In den letzten Tagen gab es zudem vermehrt Berichte über den Einsatz von Schrotmunition, die grossflächige Verletzungen verursacht. Laut Berichten setzen die iranischen Sicherheitskräfte diese Munition gezielt ein – gerade auch gegen Frauen, denen sie ins Gesicht, den Brust- oder den Intimbereich schiessen.

Die neuen EU-Sanktionen gegen den Iran dürften keine grossen Auswirkungen haben. Der Iran ist sich Sanktionen seit langem gewohnt und orientiert sich zunehmend Richtung Asien. China ist der mit Abstand wichtigste Handelspartner Teherans.

Steigen dürfte hingegen der Druck auf europäische Staaten, weitere Massnahmen gegen die iranische Führung zu ergreifen. Menschenrechtsorganisationen fordern von EU-Ländern inzwischen den Abzug von Botschaftern oder gar den kompletten Abbruch der diplomatischen Beziehungen mit dem Land.»

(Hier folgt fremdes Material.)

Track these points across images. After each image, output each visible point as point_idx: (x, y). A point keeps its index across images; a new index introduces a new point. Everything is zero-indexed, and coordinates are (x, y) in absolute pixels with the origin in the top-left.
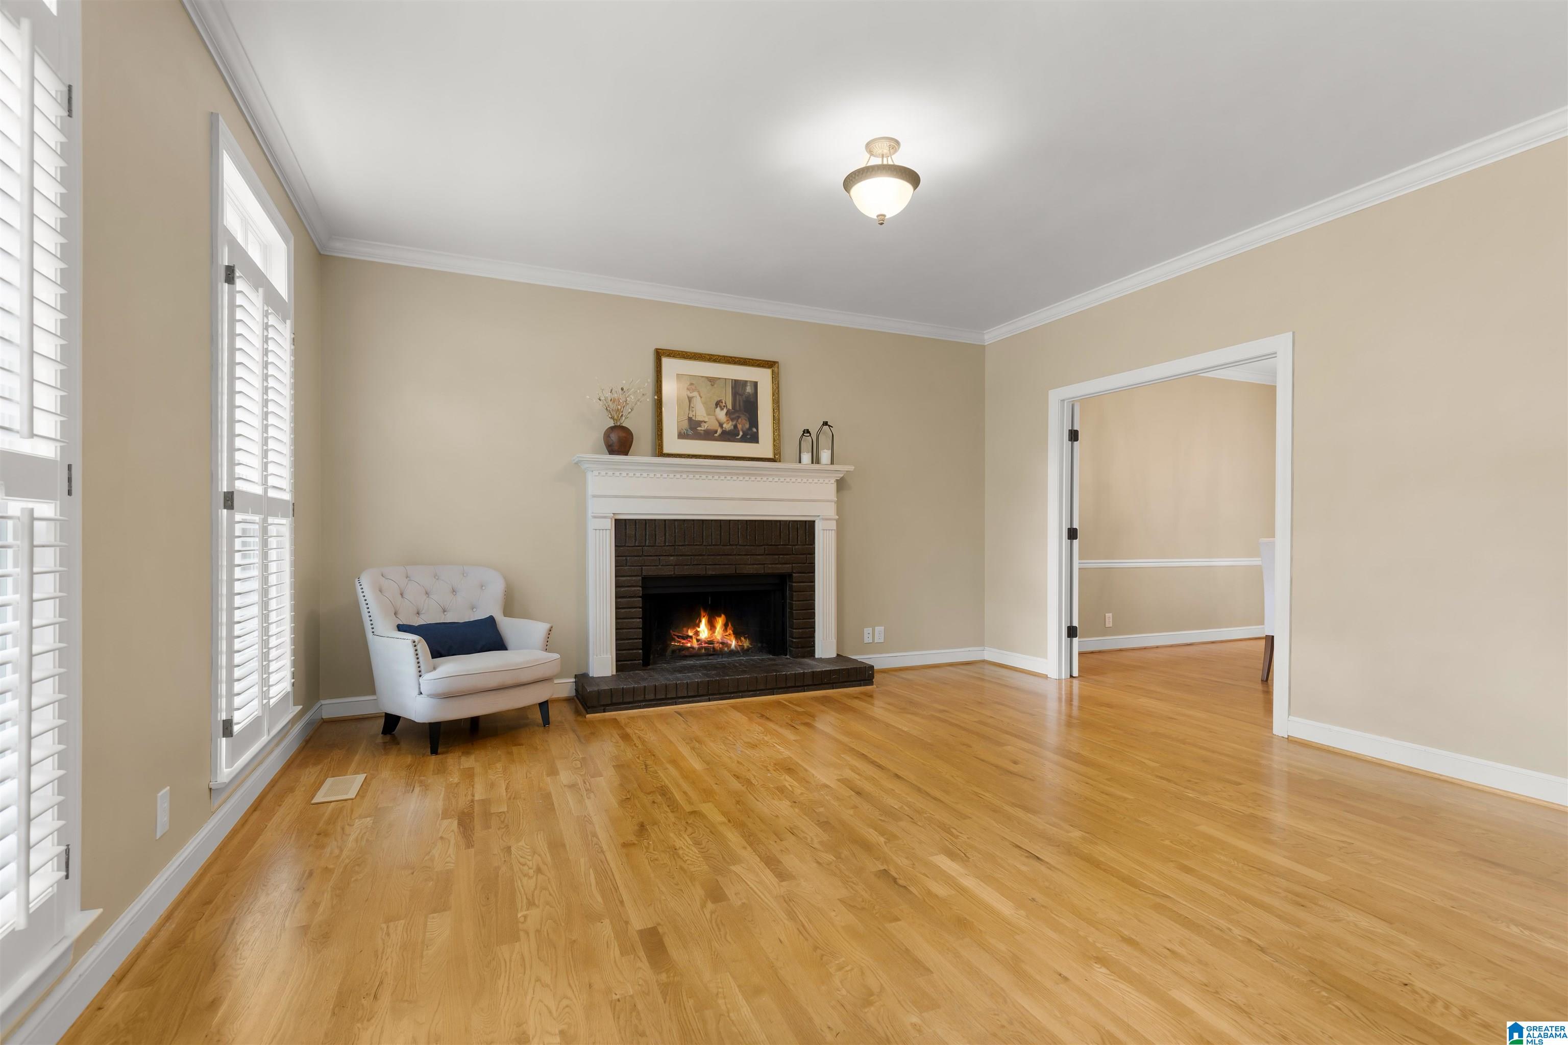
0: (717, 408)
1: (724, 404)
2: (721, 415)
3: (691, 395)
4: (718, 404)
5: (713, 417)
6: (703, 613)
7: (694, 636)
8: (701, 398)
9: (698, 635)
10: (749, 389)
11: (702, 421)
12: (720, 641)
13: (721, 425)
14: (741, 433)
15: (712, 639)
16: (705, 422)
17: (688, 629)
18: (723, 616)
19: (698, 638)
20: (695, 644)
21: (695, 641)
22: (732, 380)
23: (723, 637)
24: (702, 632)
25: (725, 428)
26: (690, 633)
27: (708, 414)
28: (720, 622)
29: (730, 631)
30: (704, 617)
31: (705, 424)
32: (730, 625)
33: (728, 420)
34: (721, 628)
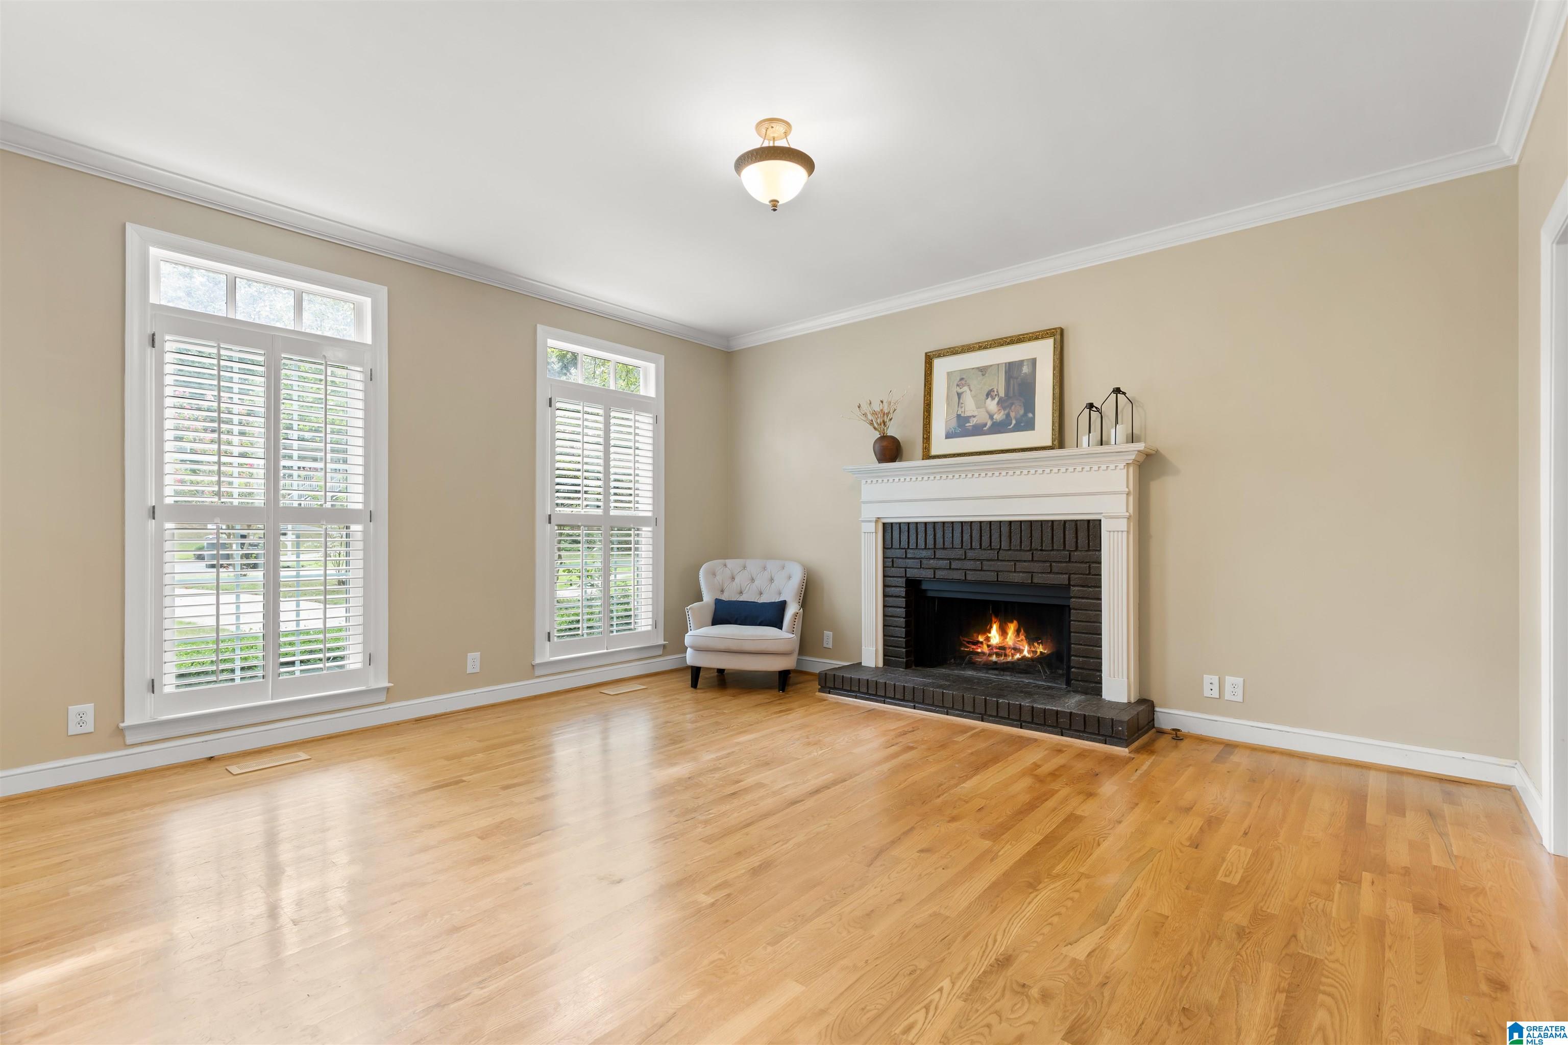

EU verhängt weitere Sanktionen

Führende westliche Politiker und Bürgerrechtler reagierten wie schon vergangene Woche auch auf die zweite Hinrichtung mit scharfer Kritik. Die Aussenminister der 27 EU-Mitgliedstaaten beschlossen in Brüssel einstimmig neue Strafmassnahmen gegen Verantwortliche in dem Land, wie mehrere Diplomaten der Deutschen Presse-Agentur bestätigten.

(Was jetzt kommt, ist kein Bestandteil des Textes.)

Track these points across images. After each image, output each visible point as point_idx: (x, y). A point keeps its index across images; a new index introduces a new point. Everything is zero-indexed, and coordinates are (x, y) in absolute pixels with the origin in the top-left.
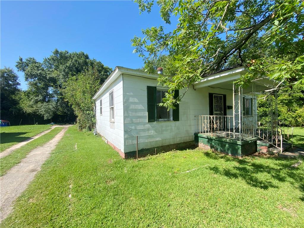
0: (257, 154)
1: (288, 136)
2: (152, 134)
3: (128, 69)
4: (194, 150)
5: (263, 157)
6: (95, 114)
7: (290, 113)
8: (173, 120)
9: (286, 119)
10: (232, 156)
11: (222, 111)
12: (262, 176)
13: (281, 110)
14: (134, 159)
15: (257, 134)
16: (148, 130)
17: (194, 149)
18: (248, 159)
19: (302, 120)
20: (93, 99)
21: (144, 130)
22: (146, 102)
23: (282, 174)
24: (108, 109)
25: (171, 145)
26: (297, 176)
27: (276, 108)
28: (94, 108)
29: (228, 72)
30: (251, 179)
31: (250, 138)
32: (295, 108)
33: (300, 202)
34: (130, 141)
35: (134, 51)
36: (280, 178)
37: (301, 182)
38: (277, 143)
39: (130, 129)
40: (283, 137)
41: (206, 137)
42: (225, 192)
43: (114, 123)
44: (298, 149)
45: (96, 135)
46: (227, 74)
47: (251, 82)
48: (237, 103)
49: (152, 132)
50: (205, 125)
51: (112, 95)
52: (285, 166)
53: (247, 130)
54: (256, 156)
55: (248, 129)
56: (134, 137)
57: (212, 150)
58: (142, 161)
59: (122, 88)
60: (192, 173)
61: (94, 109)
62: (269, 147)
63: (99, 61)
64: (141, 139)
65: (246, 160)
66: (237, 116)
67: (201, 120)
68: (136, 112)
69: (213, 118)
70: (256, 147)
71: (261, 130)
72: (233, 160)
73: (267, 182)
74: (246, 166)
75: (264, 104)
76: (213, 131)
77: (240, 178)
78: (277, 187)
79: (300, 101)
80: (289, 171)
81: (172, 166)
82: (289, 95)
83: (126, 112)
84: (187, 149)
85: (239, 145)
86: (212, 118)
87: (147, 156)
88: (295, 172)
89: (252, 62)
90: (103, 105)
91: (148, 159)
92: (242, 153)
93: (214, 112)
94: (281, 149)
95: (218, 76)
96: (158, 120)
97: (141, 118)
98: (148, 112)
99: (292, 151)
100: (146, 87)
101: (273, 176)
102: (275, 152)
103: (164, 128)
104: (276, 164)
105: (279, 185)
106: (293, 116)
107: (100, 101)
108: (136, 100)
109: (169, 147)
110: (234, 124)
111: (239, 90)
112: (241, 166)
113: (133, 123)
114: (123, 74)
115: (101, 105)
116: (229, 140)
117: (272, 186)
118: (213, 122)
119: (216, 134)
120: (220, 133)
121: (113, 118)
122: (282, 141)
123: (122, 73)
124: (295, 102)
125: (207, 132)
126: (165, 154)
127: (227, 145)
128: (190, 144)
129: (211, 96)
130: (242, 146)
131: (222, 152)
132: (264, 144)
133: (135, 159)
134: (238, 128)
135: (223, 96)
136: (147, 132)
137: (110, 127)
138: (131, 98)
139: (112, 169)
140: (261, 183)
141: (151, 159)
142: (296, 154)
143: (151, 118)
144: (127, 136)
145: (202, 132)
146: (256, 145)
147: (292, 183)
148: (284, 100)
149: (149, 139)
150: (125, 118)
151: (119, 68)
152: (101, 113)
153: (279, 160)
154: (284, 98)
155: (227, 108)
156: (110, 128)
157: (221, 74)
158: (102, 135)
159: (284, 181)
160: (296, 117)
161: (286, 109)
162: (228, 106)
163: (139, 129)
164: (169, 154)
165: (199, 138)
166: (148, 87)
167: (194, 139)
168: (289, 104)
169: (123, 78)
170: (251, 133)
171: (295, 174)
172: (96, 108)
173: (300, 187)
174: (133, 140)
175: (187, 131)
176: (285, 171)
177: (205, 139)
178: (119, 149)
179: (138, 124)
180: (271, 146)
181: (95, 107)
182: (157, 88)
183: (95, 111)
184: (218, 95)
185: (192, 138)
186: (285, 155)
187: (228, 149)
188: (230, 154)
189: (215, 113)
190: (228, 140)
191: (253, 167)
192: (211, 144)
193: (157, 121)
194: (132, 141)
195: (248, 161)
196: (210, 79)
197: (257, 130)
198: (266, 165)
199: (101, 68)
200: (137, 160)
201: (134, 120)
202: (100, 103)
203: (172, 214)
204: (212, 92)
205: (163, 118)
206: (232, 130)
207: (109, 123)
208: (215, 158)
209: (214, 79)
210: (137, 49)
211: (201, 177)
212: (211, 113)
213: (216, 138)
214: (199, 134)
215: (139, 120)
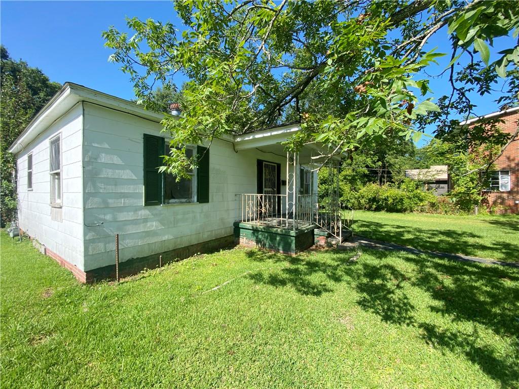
0: (314, 247)
1: (348, 222)
2: (153, 228)
3: (96, 93)
4: (232, 250)
5: (320, 251)
6: (16, 188)
7: (353, 193)
8: (197, 201)
9: (348, 200)
10: (284, 253)
11: (275, 188)
12: (316, 278)
13: (344, 188)
14: (109, 281)
15: (315, 220)
16: (145, 220)
17: (233, 248)
18: (304, 256)
19: (365, 201)
20: (10, 151)
21: (135, 222)
22: (142, 165)
23: (339, 272)
24: (48, 177)
25: (192, 245)
26: (355, 273)
27: (338, 185)
28: (14, 173)
29: (281, 130)
30: (303, 285)
31: (306, 226)
32: (359, 186)
33: (356, 307)
34: (101, 245)
35: (111, 58)
36: (336, 278)
37: (358, 281)
38: (336, 231)
39: (101, 219)
40: (342, 223)
41: (251, 228)
42: (267, 311)
43: (61, 208)
44: (359, 238)
45: (17, 238)
46: (280, 132)
47: (303, 146)
48: (291, 176)
49: (154, 225)
50: (250, 209)
51: (56, 144)
52: (343, 261)
53: (303, 215)
54: (313, 250)
55: (304, 213)
56: (109, 236)
57: (258, 247)
58: (129, 282)
59: (81, 132)
60: (221, 289)
61: (13, 176)
62: (327, 237)
63: (37, 68)
64: (127, 241)
65: (300, 257)
66: (291, 195)
67: (245, 200)
68: (116, 185)
69: (261, 197)
70: (314, 238)
71: (320, 215)
72: (285, 259)
73: (321, 285)
74: (299, 266)
75: (326, 180)
76: (261, 218)
77: (289, 285)
78: (332, 291)
79: (364, 178)
80: (347, 267)
81: (189, 284)
82: (353, 170)
83: (89, 184)
84: (221, 250)
85: (293, 236)
86: (259, 197)
87: (142, 272)
88: (353, 268)
89: (305, 116)
90: (34, 167)
91: (143, 277)
92: (296, 247)
93: (264, 189)
94: (340, 239)
95: (269, 134)
96: (166, 201)
97: (127, 197)
98: (144, 185)
99: (352, 241)
100: (142, 136)
101: (329, 276)
102: (334, 242)
103: (179, 217)
104: (333, 259)
105: (335, 288)
106: (356, 196)
107: (27, 158)
108: (117, 160)
109: (187, 251)
110: (287, 207)
111: (295, 158)
112: (293, 267)
113: (107, 207)
114: (83, 101)
115: (30, 167)
116: (281, 231)
117: (326, 290)
118: (261, 205)
119: (265, 222)
120: (271, 220)
121: (59, 197)
122: (342, 228)
123: (82, 99)
124: (359, 179)
125: (252, 220)
126: (180, 263)
127: (278, 238)
128: (226, 241)
129: (260, 163)
130: (297, 237)
131: (271, 248)
132: (322, 233)
133: (113, 280)
134: (292, 213)
135: (276, 165)
136: (142, 225)
137: (50, 217)
138: (103, 155)
139: (49, 309)
140: (313, 288)
141: (149, 276)
142: (356, 244)
143: (152, 198)
144: (93, 236)
145: (244, 221)
146: (313, 235)
147: (349, 283)
148: (347, 175)
149: (148, 238)
150: (87, 196)
151: (73, 86)
152: (30, 184)
153: (337, 253)
154: (348, 173)
155: (281, 184)
156: (52, 219)
157: (273, 131)
158: (32, 236)
159: (340, 281)
160: (359, 198)
161: (349, 187)
162: (282, 181)
163: (124, 219)
164: (187, 263)
165: (241, 229)
166: (145, 135)
167: (232, 233)
168: (352, 181)
169: (84, 110)
170: (308, 219)
171: (353, 271)
172: (18, 175)
173: (358, 286)
174: (109, 243)
175: (222, 219)
176: (342, 267)
177: (249, 231)
178: (72, 266)
179: (121, 209)
180: (329, 236)
181: (16, 171)
182: (166, 140)
183: (16, 182)
184: (270, 164)
185: (230, 230)
186: (344, 246)
187: (279, 245)
188: (281, 251)
189: (265, 191)
190: (279, 230)
191: (307, 267)
192: (257, 237)
193: (164, 203)
194: (105, 245)
195: (303, 258)
196: (258, 136)
197: (315, 215)
198: (322, 262)
199: (39, 84)
200: (116, 283)
201: (110, 201)
202: (27, 161)
203: (175, 372)
204: (261, 158)
205: (178, 198)
206: (284, 216)
207: (50, 207)
208: (261, 260)
209: (262, 137)
210: (118, 55)
211: (235, 294)
212: (260, 191)
213: (264, 228)
214: (240, 224)
215: (122, 202)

Konkret soll es demnach um etwa 20 Personen und eine Organisation gehen. Zudem wurden auch weitere Sanktionen gegen den Iran wegen der Unterstützung des russischen Kriegs gegen die Ukraine beschlossen.

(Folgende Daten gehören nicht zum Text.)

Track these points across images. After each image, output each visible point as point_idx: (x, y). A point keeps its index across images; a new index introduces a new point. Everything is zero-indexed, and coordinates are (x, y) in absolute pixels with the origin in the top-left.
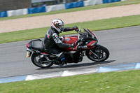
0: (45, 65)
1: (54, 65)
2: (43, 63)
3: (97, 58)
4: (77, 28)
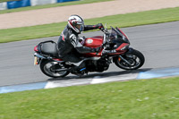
0: (58, 75)
1: (70, 75)
2: (56, 72)
3: (129, 66)
4: (102, 26)
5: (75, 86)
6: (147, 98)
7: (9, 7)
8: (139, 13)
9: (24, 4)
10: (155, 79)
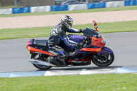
5: (68, 75)
6: (125, 88)
7: (14, 12)
8: (114, 23)
9: (25, 11)
10: (130, 74)
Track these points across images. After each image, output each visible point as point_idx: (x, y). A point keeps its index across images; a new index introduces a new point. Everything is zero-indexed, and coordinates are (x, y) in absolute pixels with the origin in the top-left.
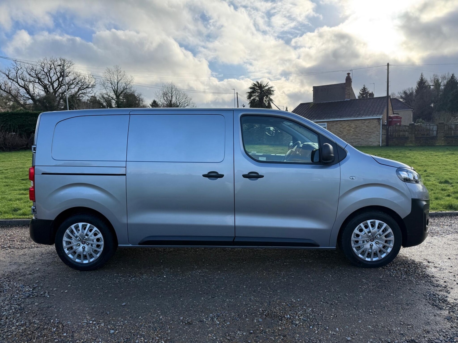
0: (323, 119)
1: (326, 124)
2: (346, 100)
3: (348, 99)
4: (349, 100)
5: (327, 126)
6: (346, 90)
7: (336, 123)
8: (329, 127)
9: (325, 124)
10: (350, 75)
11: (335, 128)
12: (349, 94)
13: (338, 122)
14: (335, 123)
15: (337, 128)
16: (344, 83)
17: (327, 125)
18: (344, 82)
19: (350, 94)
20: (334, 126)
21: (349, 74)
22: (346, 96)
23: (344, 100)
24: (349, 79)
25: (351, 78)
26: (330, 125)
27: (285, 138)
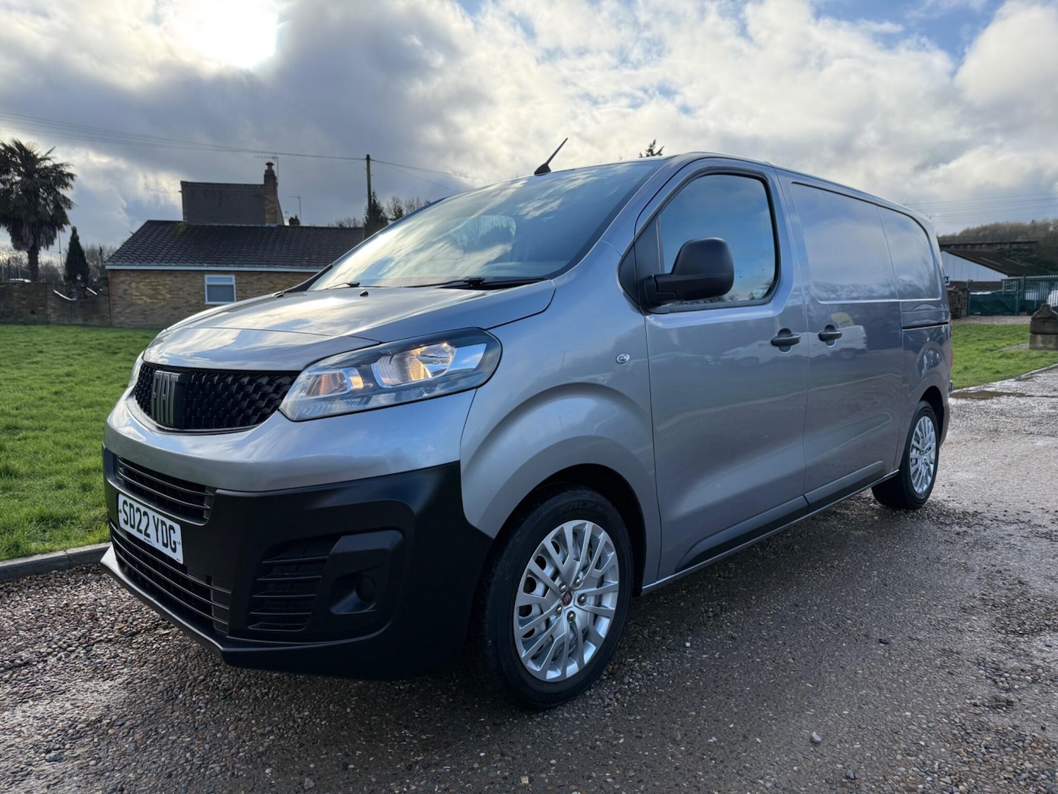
0: (227, 265)
1: (233, 277)
2: (267, 225)
3: (273, 223)
4: (274, 225)
5: (236, 283)
6: (267, 202)
7: (258, 277)
8: (242, 285)
9: (231, 278)
10: (274, 168)
11: (257, 289)
12: (273, 211)
13: (264, 275)
14: (255, 277)
15: (262, 289)
16: (261, 185)
17: (236, 280)
18: (262, 182)
19: (276, 211)
20: (253, 283)
21: (270, 165)
22: (267, 216)
23: (264, 226)
24: (270, 176)
25: (276, 175)
26: (244, 281)
27: (118, 310)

Die deutsche Aussenministerin Annalena Baerbock sagte, im Iran würden Menschen bestraft «allein dafür, dass sie ihre Meinung auf die Strasse tragen, allein dafür, dass sie wie wir in Freiheit leben wollen». Die neuen EU-Strafmassnahmen zielten auf die für die Hinrichtungen Verantwortlichen. Dazu gehörten einerseits Mitglieder der Revolutionsgarden, aber andererseits auch diejenigen, die die Menschen auf den Strassen einschüchterten. «Wir stehen an der Seite der unschuldigen Menschen in Iran», sagte Baerbock.

Der iranische Aussenministeriumssprecher Nasser Kanaani wies die Vorwürfe als Einmischung in staatliche Angelegenheiten der Islamischen Republik zurück. Der Iran macht seinen Erzfeind Israel, den Westen und insbesondere die USA für die Unruhen verantwortlich.